456 132 Pattern

456. 132 Pattern

1. Question

Given a sequence of n integers a1, a2, ..., an, a 132 pattern is a subsequence ai, aj, ak such that i < j < k and ai < ak < aj. Design an algorithm that takes a list of n numbers as input and checks whether there is a 132 pattern in the list.
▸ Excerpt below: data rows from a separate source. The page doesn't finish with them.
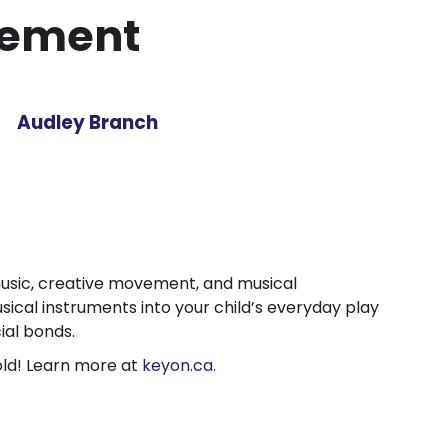
vement
Audley Branch
music, creative movement, and musical
cal instruments into your child’s everyday play
ial bonds.
old! Learn more at
keyon.ca.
Note:n will be less than 15,000.

Example 1:

Input: [1, 2, 3, 4]

Output: False

Explanation: There is no 132 pattern in the sequence.

Example 2:

Input: [3, 1, 4, 2]

Output: True

Explanation: There is a 132 pattern in the sequence: [1, 4, 2].

Example 3:

Input: [-1, 3, 2, 0]

Output: True

Explanation: There are three 132 patterns in the sequence: [-1, 3, 2], [-1, 3, 0] and [-1, 2, 0].

2. Implementation

思路: 这题只要返回true or false，所以我们从后往前遍历数组，利用单调递减stack寻找第二大的数，一旦遍历的过程中找到一个前面的数小于第二大的数，则我们找到pattern

class Solution {
    public boolean find132pattern(int[] nums) {
        if (nums == null || nums.length == 0) {
            return false;
        }

        int secondMax = Integer.MIN_VALUE;
        Stack<Integer> stack = new Stack<>();

        for (int i = nums.length - 1; i >= 0; i--) {
            if (nums[i] < secondMax) {
                return true;
            }
            else {
                while (!stack.isEmpty() && stack.peek() < nums[i]) {
                    secondMax = stack.pop();
                }
                stack.push(nums[i]);
            }
        }
        return false;
    }
}

3. Time & Space Complexity

时间和空间复杂度都是O(n)